=== DATA PROVIDED ===
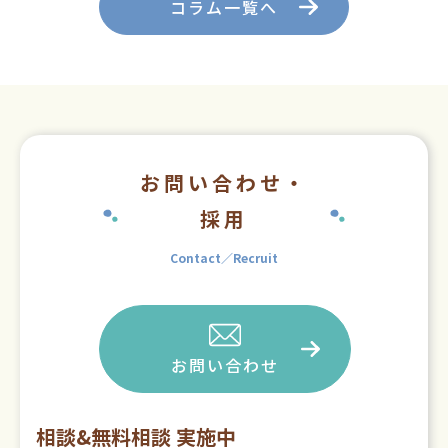
コラム一覧へ
お問い合わせ・
採用
Contact／Recruit
お問い合わせ
相談&無料相談 実施中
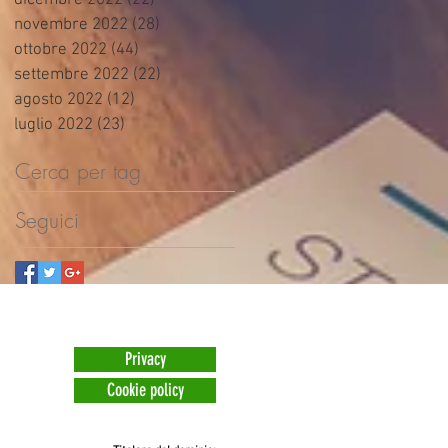
dicembre 2022
(22)
22 post
novembre 2022
(28)
28 post
ottobre 2022
(44)
44 post
settembre 2022
(22)
22 post
agosto 2022
(12)
12 post
luglio 2022
(23)
23 post
Cerca per tag
Seguici
Privacy
Cookie policy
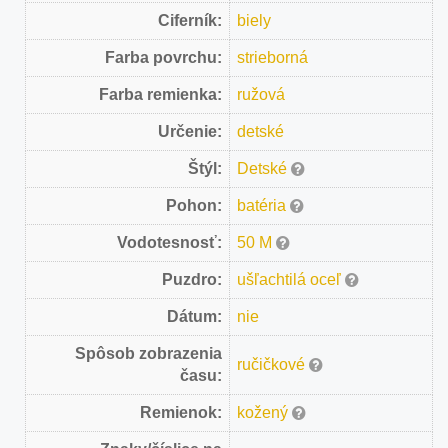
Ciferník:
biely
Farba povrchu:
strieborná
Farba remienka:
ružová
Určenie:
detské
Štýl:
Detské
Pohon:
batéria
Vodotesnosť:
50 M
Puzdro:
ušľachtilá oceľ
Dátum:
nie
Spôsob zobrazenia
ručičkové
času:
Remienok:
kožený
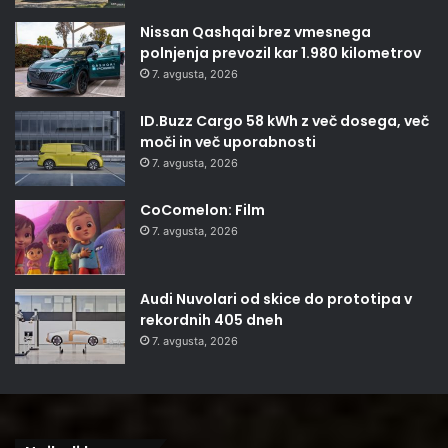
Nissan Qashqai brez vmesnega
polnjenja prevozil kar 1.980 kilometrov
7. avgusta, 2026
ID.Buzz Cargo 58 kWh z več dosega, več
moči in več uporabnosti
7. avgusta, 2026
CoComelon: Film
7. avgusta, 2026
Audi Nuvolari od skice do prototipa v
rekordnih 405 dneh
7. avgusta, 2026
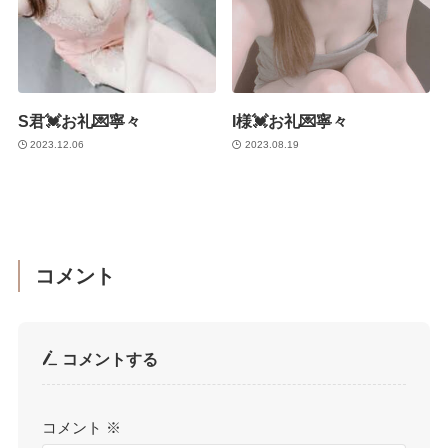
S君💓お礼💌寧々
I様💓お礼💌寧々
2023.12.06
2023.08.19
コメント
コメントする
コメント
※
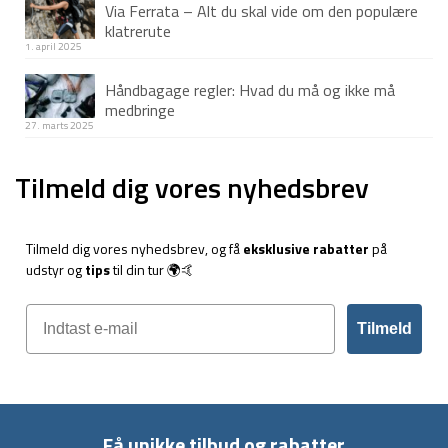
Via Ferrata – Alt du skal vide om den populære
klatrerute
1. april 2025
Håndbagage regler: Hvad du må og ikke må
medbringe
27. marts 2025
Tilmeld dig vores nyhedsbrev
Tilmeld dig vores nyhedsbrev, og få
eksklusive rabatter
på
udstyr og
tips
til din tur 🌍🤙
Tilmeld
Få unikke tilbud og rabatter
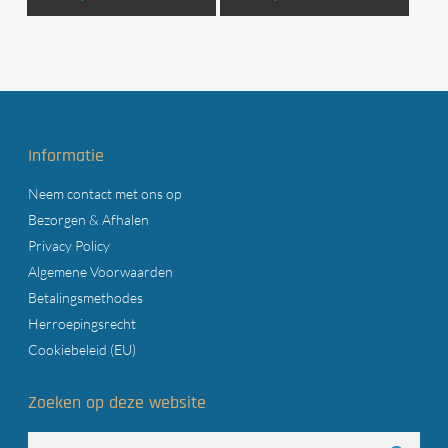
Informatie
Neem contact met ons op
Bezorgen & Afhalen
Privacy Policy
Algemene Voorwaarden
Betalingsmethodes
Herroepingsrecht
Cookiebeleid (EU)
Zoeken op deze website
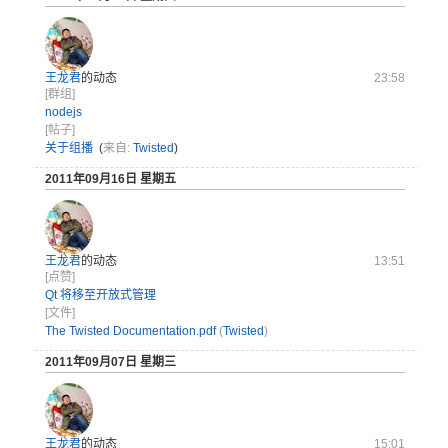
王龙君
的动态
23:58
[群组]
nodejs
[帖子]
关于组播
(
来自:
Twisted
)
2011年09月16日 星期五
王龙君
的动态
13:51
[点赞]
Qt 将移至开放式管理
[文件]
The Twisted Documentation.pdf
(
Twisted
)
2011年09月07日 星期三
王龙君
的动态
15:01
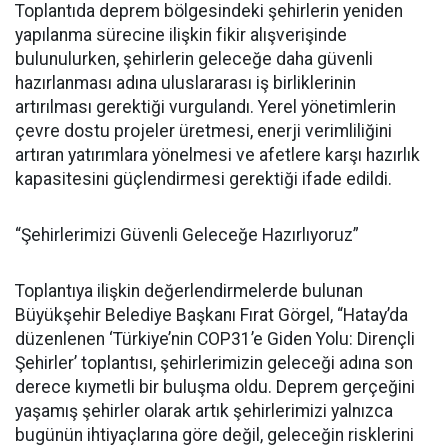
Toplantıda deprem bölgesindeki şehirlerin yeniden
yapılanma sürecine ilişkin fikir alışverişinde
bulunulurken, şehirlerin geleceğe daha güvenli
hazırlanması adına uluslararası iş birliklerinin
artırılması gerektiği vurgulandı. Yerel yönetimlerin
çevre dostu projeler üretmesi, enerji verimliliğini
artıran yatırımlara yönelmesi ve afetlere karşı hazırlık
kapasitesini güçlendirmesi gerektiği ifade edildi.
“Şehirlerimizi Güvenli Geleceğe Hazırlıyoruz”
Toplantıya ilişkin değerlendirmelerde bulunan
Büyükşehir Belediye Başkanı Fırat Görgel, “Hatay’da
düzenlenen ‘Türkiye’nin COP31’e Giden Yolu: Dirençli
Şehirler’ toplantısı, şehirlerimizin geleceği adına son
derece kıymetli bir buluşma oldu. Deprem gerçeğini
yaşamış şehirler olarak artık şehirlerimizi yalnızca
bugünün ihtiyaçlarına göre değil, geleceğin risklerini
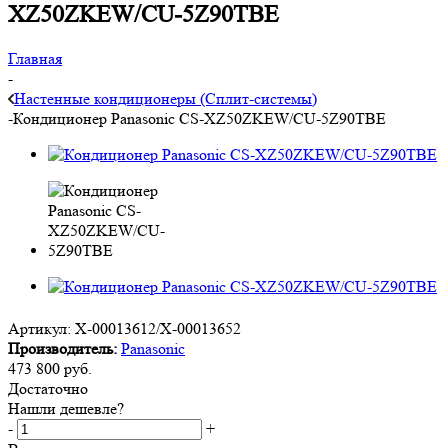
XZ50ZKEW/CU-5Z90TBE
Главная
-
Настенные кондиционеры (Сплит-системы)
-
Кондиционер Panasonic CS-XZ50ZKEW/CU-5Z90TBE
Артикул:
X-00013612/X-00013652
Производитель:
Panasonic
473 800
руб.
Достаточно
Нашли дешевле?
-
+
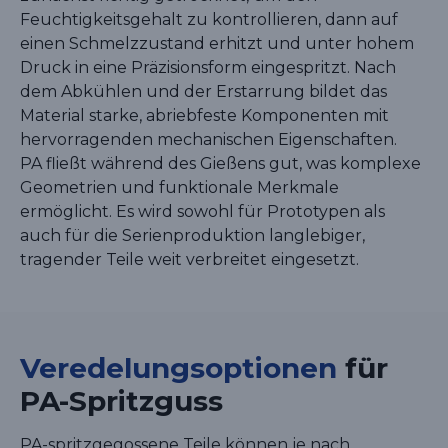
Feuchtigkeitsgehalt zu kontrollieren, dann auf
einen Schmelzzustand erhitzt und unter hohem
Druck in eine Präzisionsform eingespritzt. Nach
dem Abkühlen und der Erstarrung bildet das
Material starke, abriebfeste Komponenten mit
hervorragenden mechanischen Eigenschaften.
PA fließt während des Gießens gut, was komplexe
Geometrien und funktionale Merkmale
ermöglicht. Es wird sowohl für Prototypen als
auch für die Serienproduktion langlebiger,
tragender Teile weit verbreitet eingesetzt.
Veredelungsoptionen
für
PA-Spritzguss
PA-spritzgegossene Teile können je nach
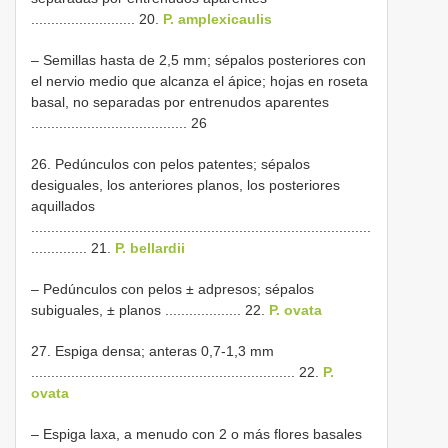
.......................... 20.
P. amplexicaulis
– Semillas hasta de 2,5 mm; sépalos posteriores con
el nervio medio que alcanza el ápice; hojas en roseta
basal, no separadas por entrenudos aparentes
....................................... 26
26. Pedúnculos con pelos patentes; sépalos
desiguales, los anteriores planos, los posteriores
aquillados
.....................................................................................
.............. 21.
P. bellardii
– Pedúnculos con pelos ± adpresos; sépalos
subiguales, ± planos ................... 22.
P. ovata
27. Espiga densa; anteras 0,7-1,3 mm
.................................................................. 22.
P.
ovata
– Espiga laxa, a menudo con 2 o más flores basales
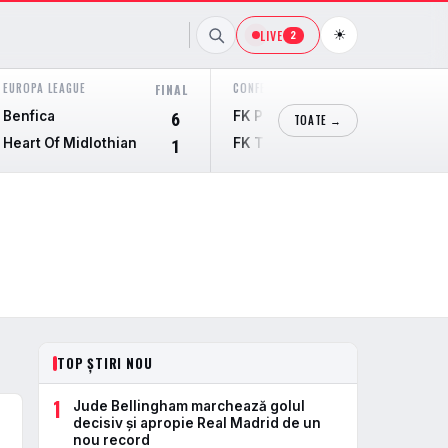
☀
LIVE
2
EUROPA LEAGUE
CONFERENCE LEAGUE
FINAL
FINAL
Benfica
FK Partizan
6
3
TOATE →
Heart Of Midlothian
FK Tobol Kostanay
1
0
TOP ȘTIRI NOU
1
Jude Bellingham marchează golul
decisiv și apropie Real Madrid de un
nou record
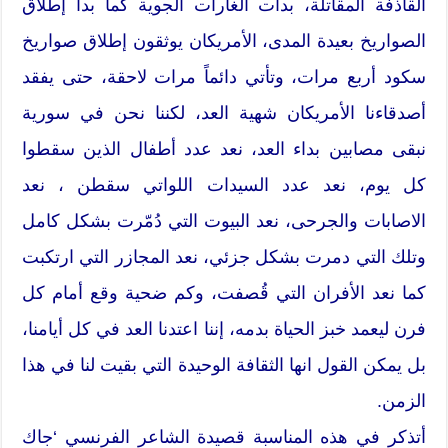
القاذفة المقاتلة، بدأت الغارات الجوية كما بدأ إطلاق
الصواريخ بعيدة المدى، الأمريكان يوثقون إطلاق صواريخ
سكود أربع مرات، وتأتي دائماً مرات لاحقة، حتى يفقد
أصدقاءنا الأمريكان شهية العد، لكننا نحن في سورية
نبقى مصابين بداء العد، نعد عدد أطفال الذين سقطوا
كل يوم، نعد عدد السيدات اللواتي سقطن ، نعد
الاصابات والجرحى، نعد البيوت التي دُمّرت بشكل كامل
وتلك التي دمرت بشكل جزئي، نعد المجازر التي ارتكبت
كما نعد الأفران التي قُصفت، وكم ضحية وقع أمام كل
فرن ليعمد خبز الحياة بدمه، إننا اعتدنا العد في كل أيامنا،
بل يمكن القول انها الثقافة الوحيدة التي بقيت لنا في هذا
الزمن.
أتذكر في هذه المناسبة قصيدة الشاعر الفرنسي ‘جاك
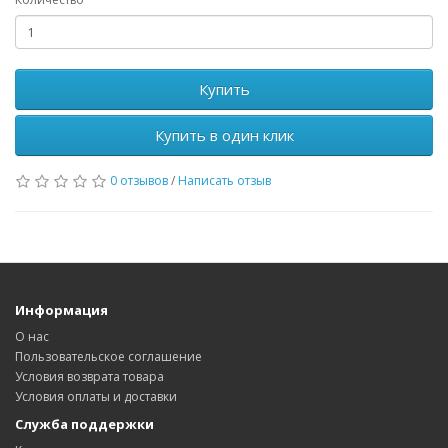
Купить
Купить в один клик
0 отзывов
/
Написать отзыв
Информация
О нас
Пользовательское соглашение
Условия возврата товара
Условия оплаты и доставки
Служба поддержки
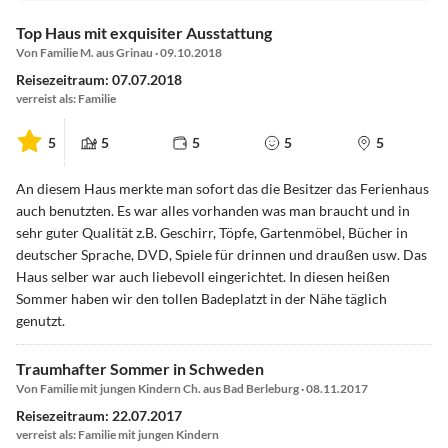
Top Haus mit exquisiter Ausstattung
Von Familie M. aus Grinau · 09.10.2018
Reisezeitraum: 07.07.2018
verreist als: Familie
5
5
5
5
5
An diesem Haus merkte man sofort das die Besitzer das Ferienhaus
auch benutzten. Es war alles vorhanden was man braucht und in
sehr guter Qualität z.B. Geschirr, Töpfe, Gartenmöbel, Bücher in
deutscher Sprache, DVD, Spiele für drinnen und draußen usw. Das
Haus selber war auch liebevoll eingerichtet. In diesen heißen
Sommer haben wir den tollen Badeplatzt in der Nähe täglich
genutzt.
Traumhafter Sommer in Schweden
Von Familie mit jungen Kindern Ch. aus Bad Berleburg · 08.11.2017
Reisezeitraum: 22.07.2017
verreist als: Familie mit jungen Kindern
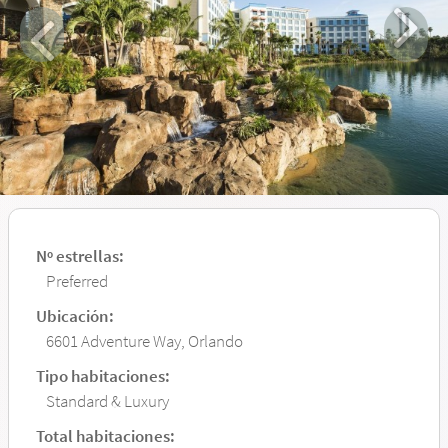
Nº estrellas:
Preferred
Ubicación:
6601 Adventure Way, Orlando
Tipo habitaciones:
Standard & Luxury
Total habitaciones:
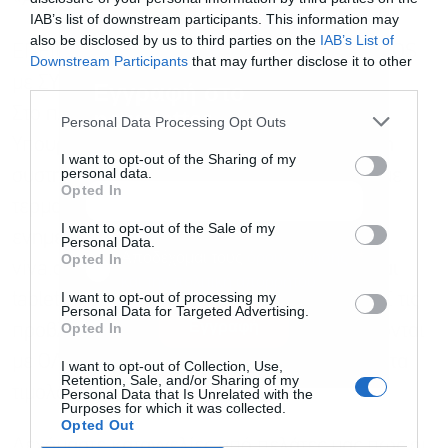
IAB’s list of downstream participants. This information may
also be disclosed by us to third parties on the
IAB’s List of
ΕΠΕΙΓΟΥΣΑ ΕΝΗΜΕΡΩΣΗ – ΔΙΑΣΥΝΔΕΣΗ POS
Downstream Participants
that may further disclose it to other
με ΣΥΣΤΗΜΑΤΑ ERP
third parties.
Εγγραφή στο
Στο πλαίσιο της δράσης της ΑΑΔΕ και του
newsletter
Personal Data Processing Opt Outs
Υπουργείου Οικονομικών για τη διασύνδεση
I want to opt-out of the Sharing of my
personal data.
συστημάτων ERP και ταμειακών μηχανών με
Opted In
τερματικά αποδοχής καρτών POS, σας
I want to opt-out of the Sale of my
ενημερώνουμε ότι ΟΛΑ τα τερματικά της
Personal Data.
Αποδέχομαι τους
όρους χρήσης
*
Opted In
viva.com και οι εφαρμογές της για κινητά και
και την πολιτική απορρήτου
I want to opt-out of processing my
tablets (Android/iOS) είναι συμβατά με ΟΛΕΣ τις
Personal Data for Targeted Advertising.
Εγγραφή
Opted In
προβλέψεις του σχετικού νόμου και συνδέονται
με ΟΛΑ ανεξαιρέτως τα ERP και τα συστήματα
I want to opt-out of Collection, Use,
Retention, Sale, and/or Sharing of my
τιμολόγησης.
Personal Data that Is Unrelated with the
Purposes for which it was collected.
Opted Out
Δεχόμαστε καταγγελίες από πελάτες μας πως οι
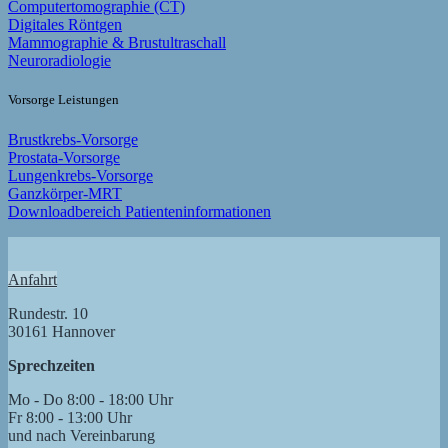
Computertomographie (CT)
Digitales Röntgen
Mammographie & Brustultraschall
Neuroradiologie
Vorsorge Leistungen
Brustkrebs-Vorsorge
Prostata-Vorsorge
Lungenkrebs-Vorsorge
Ganzkörper-MRT
Downloadbereich Patienteninformationen
Anfahrt
Rundestr. 10
30161 Hannover
Sprechzeiten
Mo - Do 8:00 - 18:00 Uhr
Fr 8:00 - 13:00 Uhr
und nach Vereinbarung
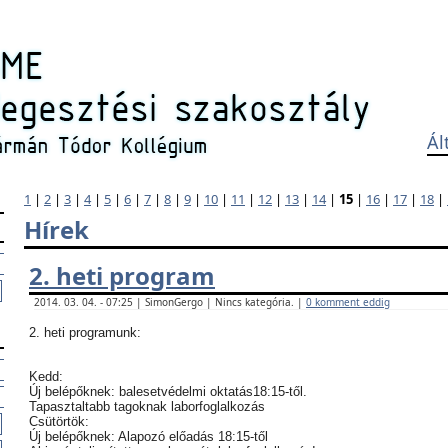
Ál
1
|
2
|
3
|
4
|
5
|
6
|
7
|
8
|
9
|
10
|
11
|
12
|
13
|
14
|
15
|
16
|
17
|
18
|
Hírek
2. heti program
2014. 03. 04. - 07:25 | SimonGergo | Nincs kategória. |
0 komment eddig
2. heti programunk:
Kedd:
Új belépőknek: balesetvédelmi oktatás18:15-től.
Tapasztaltabb tagoknak laborfoglalkozás
Csütörtök:
Új belépőknek: Alapozó előadás 18:15-től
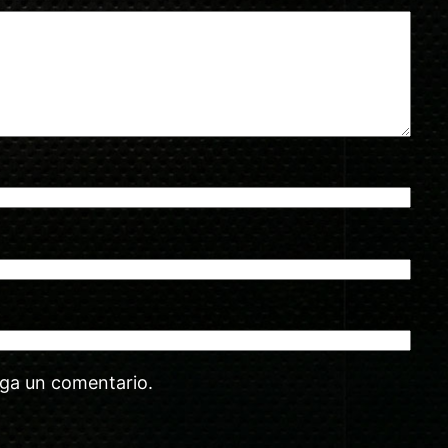
aga un comentario.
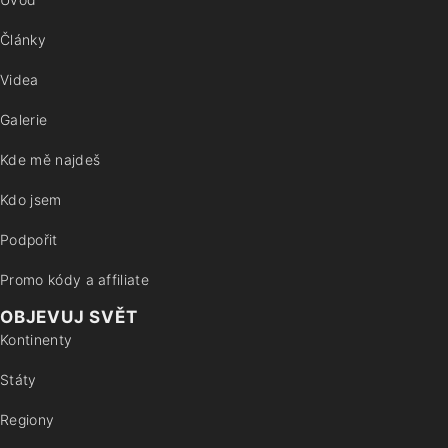
Články
Videa
Galerie
Kde mě najdeš
Kdo jsem
Podpořit
Promo kódy a affiliate
OBJEVUJ SVĚT
Kontinenty
Státy
Regiony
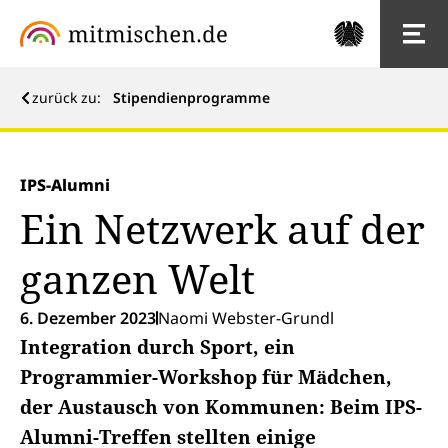
zurück zu:
Stipendienprogramme
IPS-Alumni
Ein Netzwerk auf der
ganzen Welt
6. Dezember 2023
Naomi Webster-Grundl
Integration durch Sport, ein
Programmier-Workshop für Mädchen,
der Austausch von Kommunen: Beim IPS-
Alumni-Treffen stellten einige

=== TASK ITEM ===
How many lines in the records contain the string "auch", with case counting? Give only the number.

=== EXERCISE RESULT ===
3